From: Oleg Nesterov
Date: Mon Dec 17 2012 - 11:03:59 EST

On 12/17, Neil Horman wrote:
> On Mon, Dec 17, 2012 at 01:34:28PM +0100, Oleg Nesterov wrote:
> > @@ -455,6 +468,14 @@ static int umh_pipe_setup(struct subproc
> > /* and disallow core files too */
> > current->signal->rlim[RLIMIT_CORE] = (struct rlimit){1, 1};
> >
> > +
> > + if (cp->switch_ns) {
> > + get_fs_root(cp->cprocess->fs, &root);
> > + set_fs_root(current->fs, &root);
> > + switch_task_namespaces(current, cp->cprocess->nsproxy);
> >
> > How? You can't simply change ->nsproxy this way.
> >
> Why not? This is exactly how fork, exit, and setns use this call.

No. exit() does switch_task_namespaces(NULL), this is different.
fork() doesn't do this, and unshare/setns carefully creates the new ns.

> > If nothing else this breaks sys_getpid(), no?
> >
> hmm, I think you're inferring here that there is a chance that a pid allocated
> in the init namespace might conflict with another process who holds the same pid
> in another namespace?

No, I meant that sys_getpid() should always return 0 after this
switch_task_namespaces() if the coredumping task is not from the root

> Is there a way to switch all namespaces, except for the pid
> namespace?

Which exactly namespaces you want to change?

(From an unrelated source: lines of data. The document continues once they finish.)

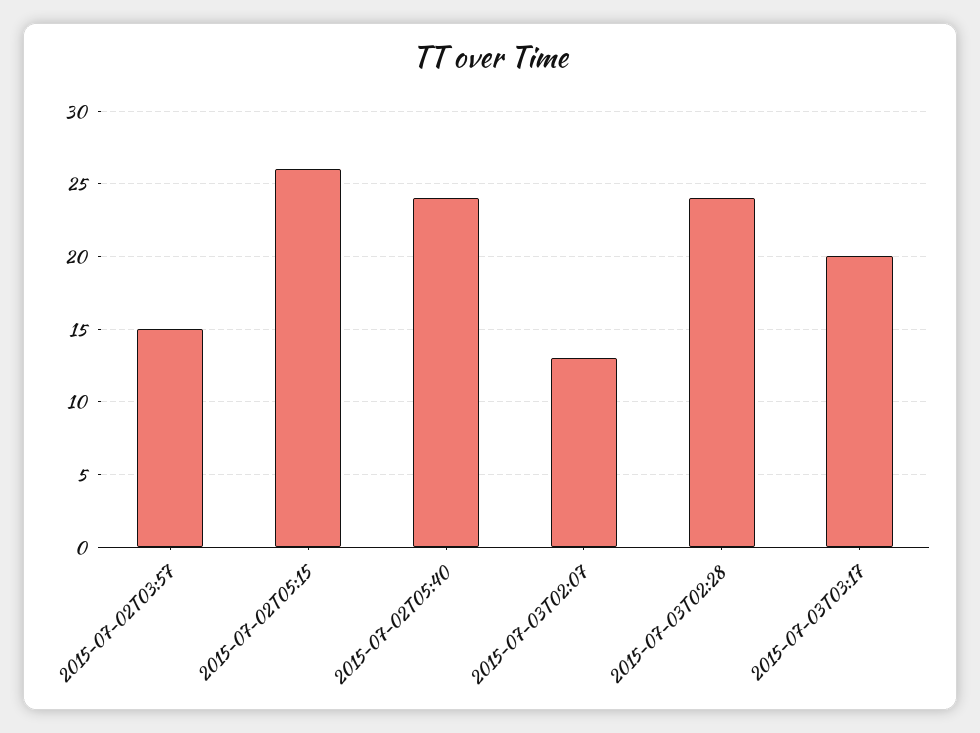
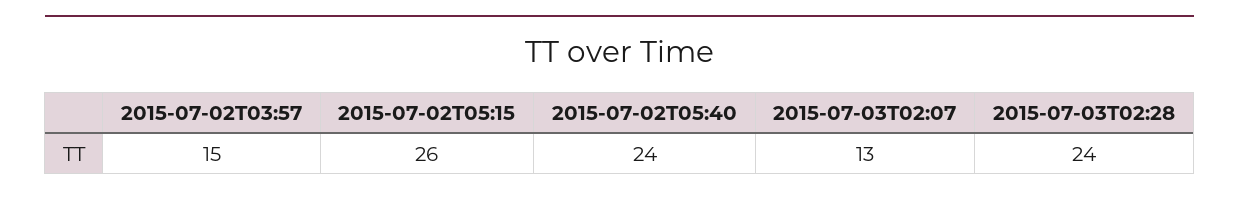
  {
    "2015-07-02T03:57": 15,
    "2015-07-02T05:15": 26,
    "2015-07-02T05:40": 24,
    "2015-07-03T02:07": 13,
-   "2015-07-03T02:28": 24,
+   "2015-07-03T02:28": 24
-   "2015-07-03T03:17": 20
  }

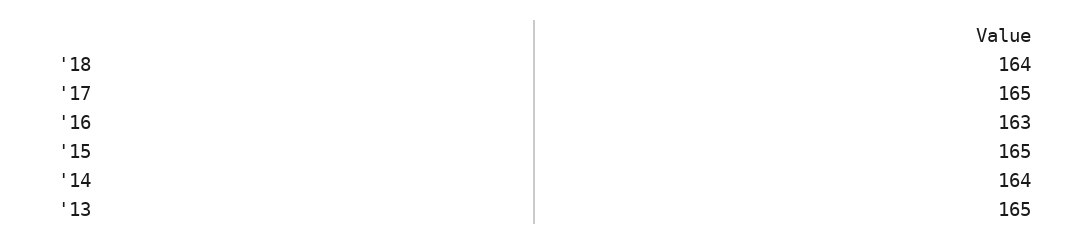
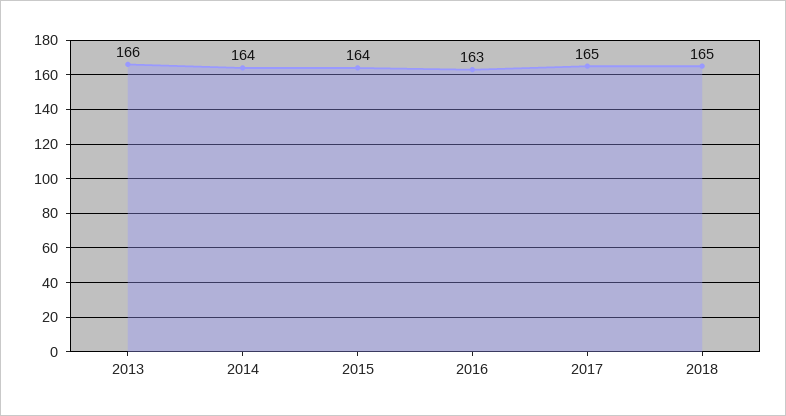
  {
-   "'18": 164,
+   "'18": 165,
    "'17": 165,
    "'16": 163,
-   "'15": 165,
+   "'15": 164,
    "'14": 164,
-   "'13": 165
+   "'13": 166
  }

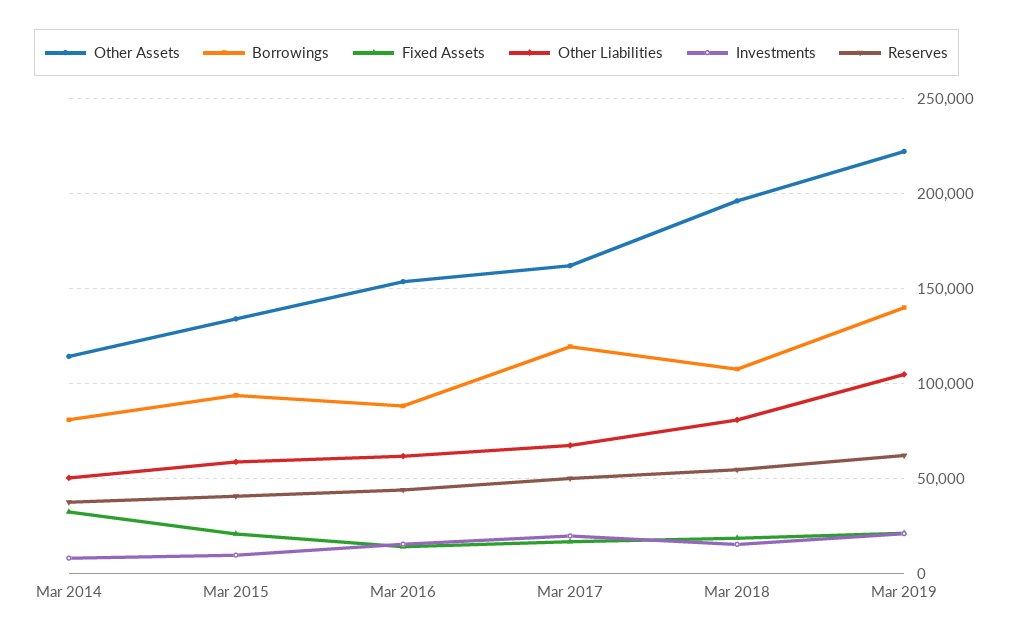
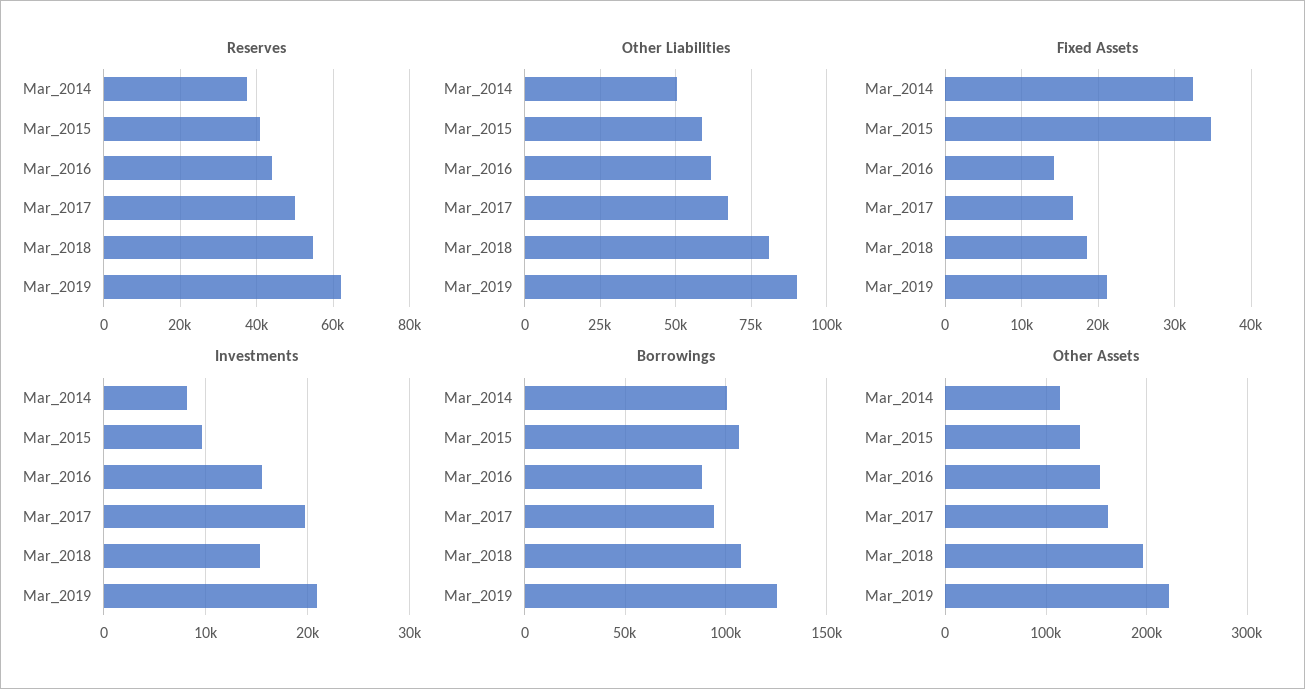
  {
    "Other Assets": {
      "Mar 2014": 115000,
      "Mar 2015": 135000,
      "Mar 2016": 155000,
      "Mar 2017": 160000,
      "Mar 2018": 195000,
      "Mar 2019": 220000
    },
    "Borrowings": {
-     "Mar 2014": 80000,
+     "Mar 2014": 100000,
-     "Mar 2015": 95000,
+     "Mar 2015": 105000,
      "Mar 2016": 90000,
-     "Mar 2017": 120000,
+     "Mar 2017": 95000,
      "Mar 2018": 110000,
-     "Mar 2019": 140000
+     "Mar 2019": 125000
    },
    "Fixed Assets": {
      "Mar 2014": 32000,
-     "Mar 2015": 20000,
+     "Mar 2015": 35000,
      "Mar 2016": 14000,
      "Mar 2017": 17000,
      "Mar 2018": 19000,
      "Mar 2019": 21000
    },
    "Other Liabilities": {
      "Mar 2014": 50000,
      "Mar 2015": 57500,
      "Mar 2016": 62500,
      "Mar 2017": 67500,
      "Mar 2018": 80000,
-     "Mar 2019": 105000
+     "Mar 2019": 90000
    },
    "Investments": {
      "Mar 2014": 8000,
      "Mar 2015": 10000,
      "Mar 2016": 15000,
      "Mar 2017": 20000,
      "Mar 2018": 15000,
      "Mar 2019": 21000
    },
    "Reserves": {
      "Mar 2014": 38000,
      "Mar 2015": 40000,
      "Mar 2016": 44000,
      "Mar 2017": 50000,
      "Mar 2018": 54000,
      "Mar 2019": 62000
    }
  }

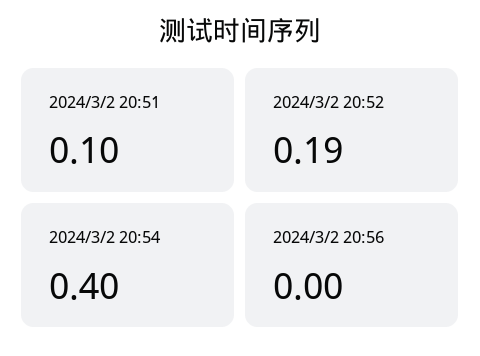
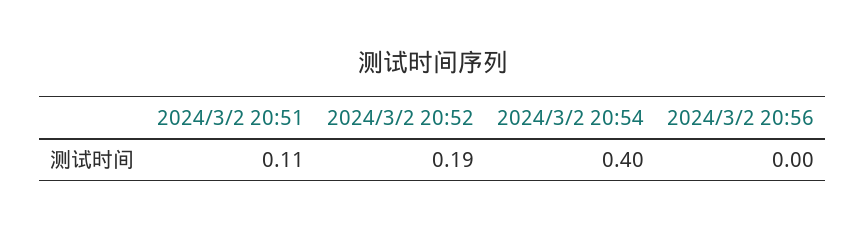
  {
-   "2024/3/2 20:51": 0.1,
+   "2024/3/2 20:51": 0.11,
    "2024/3/2 20:52": 0.19,
    "2024/3/2 20:54": 0.4,
    "2024/3/2 20:56": 0
  }

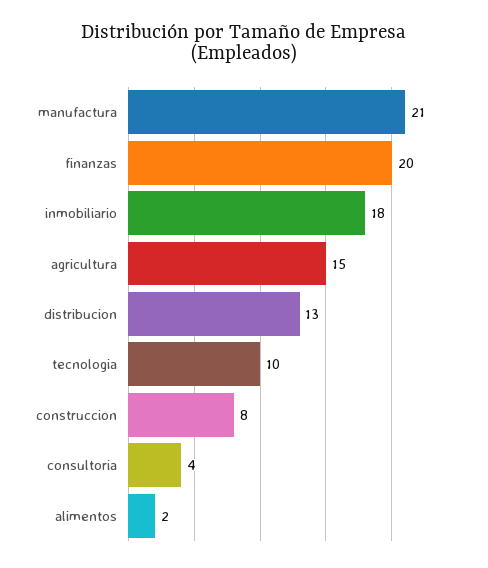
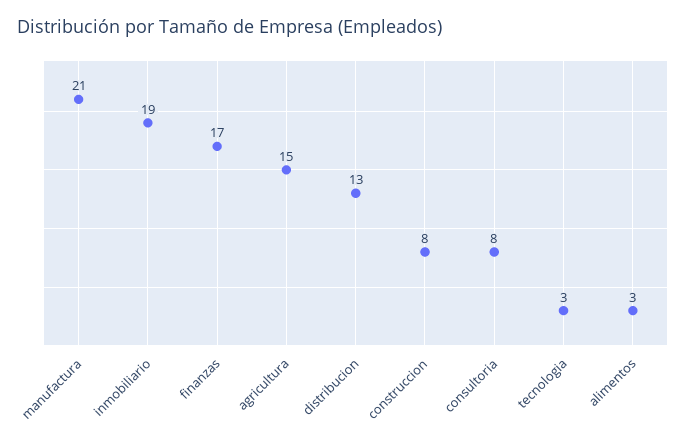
  {
    "manufactura": 21,
-   "finanzas": 20,
+   "finanzas": 17,
-   "inmobiliario": 18,
+   "inmobiliario": 19,
    "agricultura": 15,
    "distribucion": 13,
-   "tecnologia": 10,
+   "tecnologia": 3,
    "construccion": 8,
-   "consultoria": 4,
+   "consultoria": 8,
-   "alimentos": 2
+   "alimentos": 3
  }

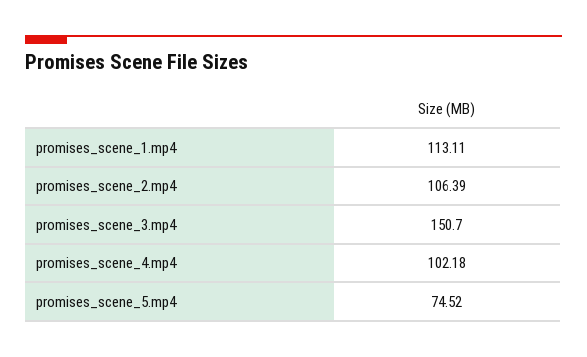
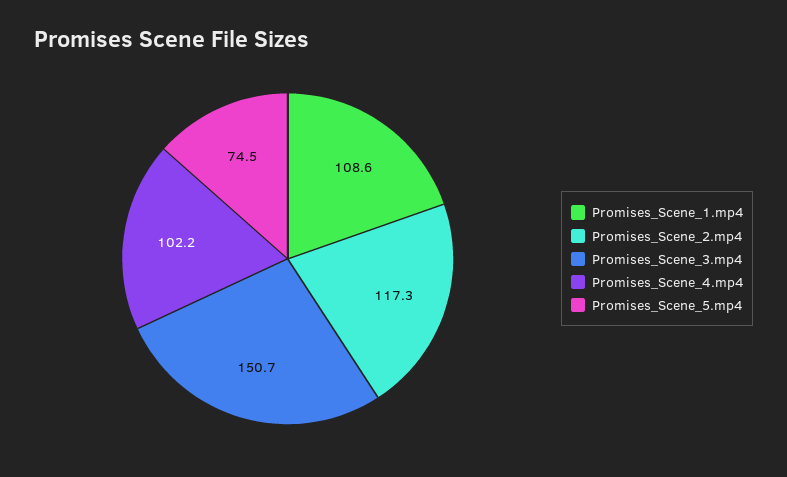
  {
-   "promises_scene_1.mp4": 113.11,
+   "promises_scene_1.mp4": 108.6,
-   "promises_scene_2.mp4": 106.39,
+   "promises_scene_2.mp4": 117.3,
    "promises_scene_3.mp4": 150.7,
    "promises_scene_4.mp4": 102.18,
    "promises_scene_5.mp4": 74.52
  }

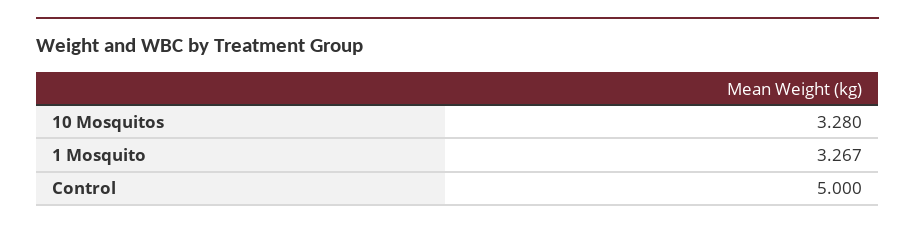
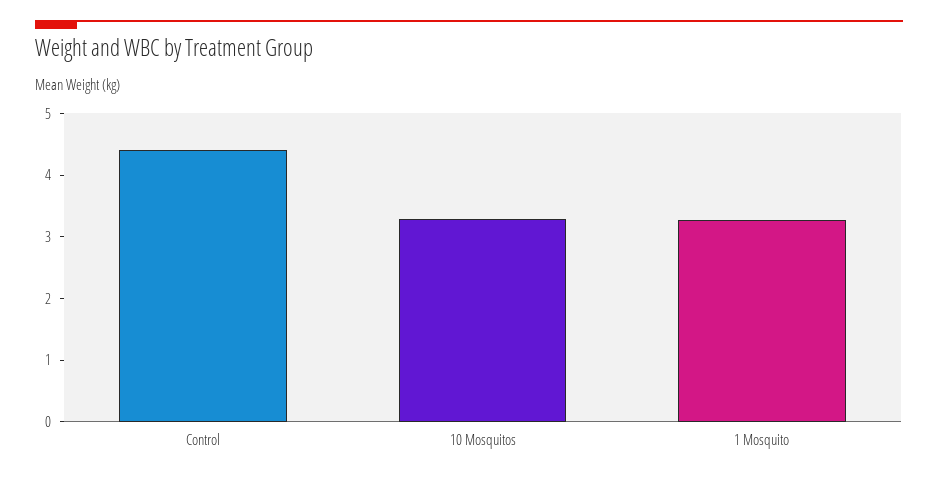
  {
    "10 Mosquitos": 3.28,
    "1 Mosquito": 3.267,
-   "Control": 5
+   "Control": 4.4
  }

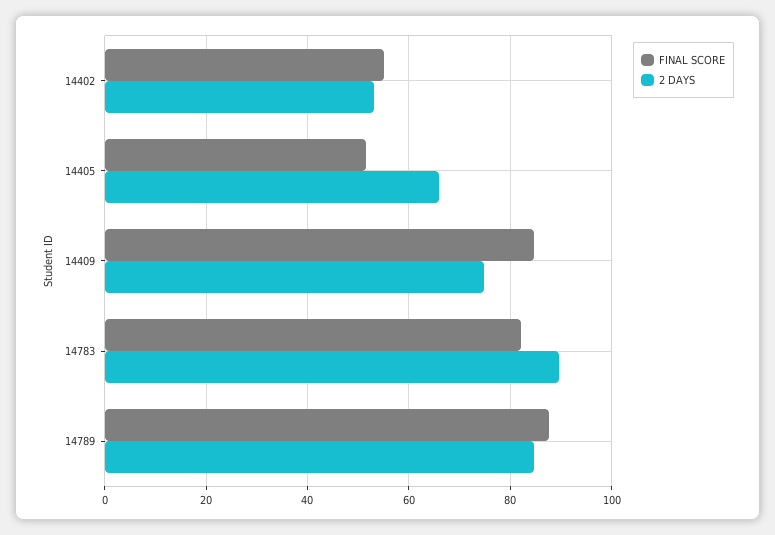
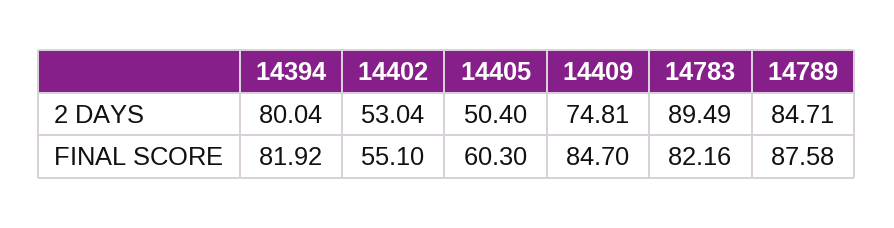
  {
    "FINAL SCORE": {
      "14402": 55.1,
-     "14405": 52,
+     "14405": 60.3,
      "14409": 84.7,
      "14783": 82.16,
-     "14789": 87.58
+     "14789": 87.58,
+     "14394": 81.92
    },
    "2 DAYS": {
      "14402": 53.04,
-     "14405": 66,
+     "14405": 50.4,
      "14409": 74.81,
      "14783": 89.49,
-     "14789": 84.71
+     "14789": 84.71,
+     "14394": 80.04
    }
  }

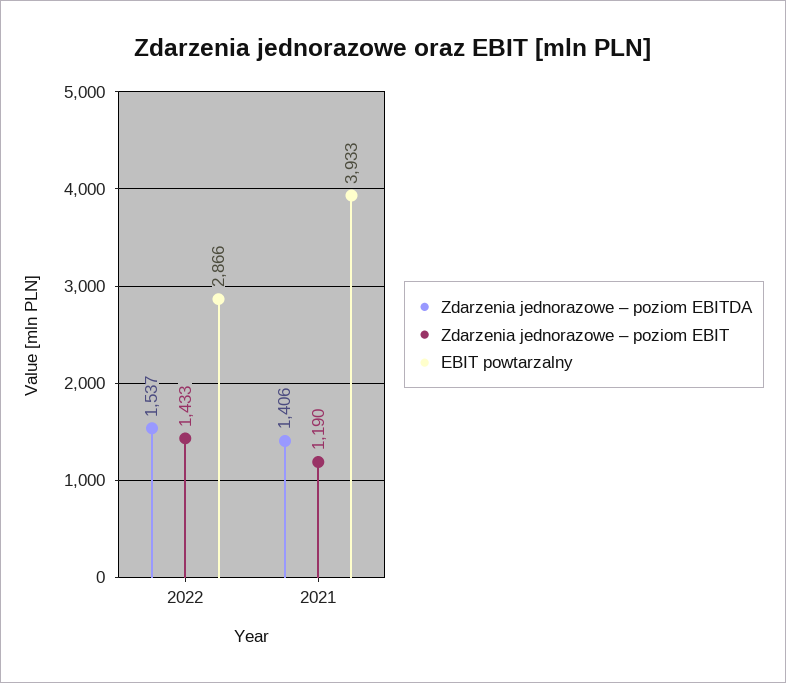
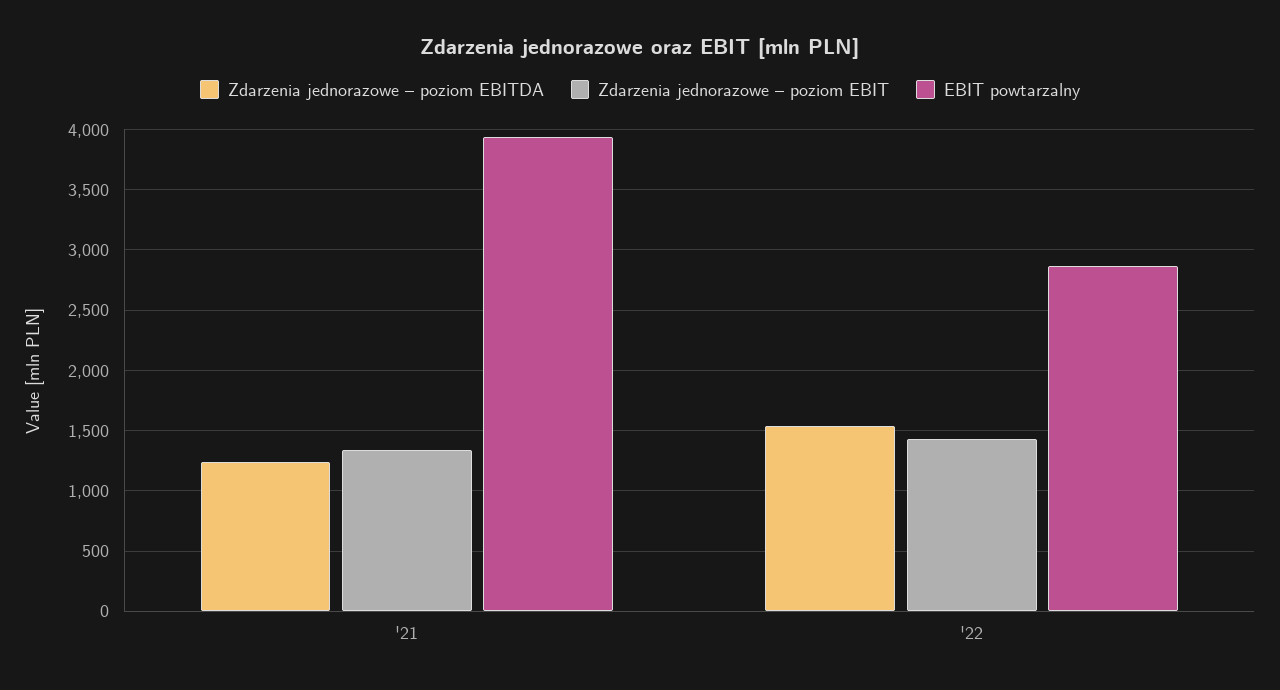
  {
    "Zdarzenia jednorazowe – poziom EBITDA": {
      "2022": 1537,
-     "2021": 1406
+     "2021": 1250
    },
    "Zdarzenia jednorazowe – poziom EBIT": {
      "2022": 1433,
-     "2021": 1190
+     "2021": 1350
    },
    "EBIT powtarzalny": {
      "2022": 2866,
      "2021": 3933
    }
  }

To be honest, I do not understand this patch at all. It seems that
you need to do something like sys_setns(). But if we do this, then
why we can't make core_pattern per-namespace?

Anyway, please ask Pavel and Eric, they should know better ;)

> > And a lot more problems, afaics. For example, this thread can continue
> > to run after, say, this cprocess->nsproxy->pid_ns was already destroyed.
> > zap_pid_ns_processes() obviously won't see this thread.
> >
> Hmm, I don't think so. The crashing process won't exit until the pipe reader is
> done, so the reference on the namespace should never decrement to zero.
> Actually I take that back. switch_task_namespaces doesn't add a ref count to
> the name space being switched to. So if the pipe reader doesn't exit
> immediately after closing the pipe, it may live on after the namespace is
> destroyed.


> It would seem a get_nsproxy call is needed here to hold an
> additional reference. Or do you think more is necessecary?

This can only pin ->nsproxy itself, this is not enough iirc.

Note that the exiting sub-init assumes that nobody else can use
ns->proc_mnt after zap_pid_ns_processes().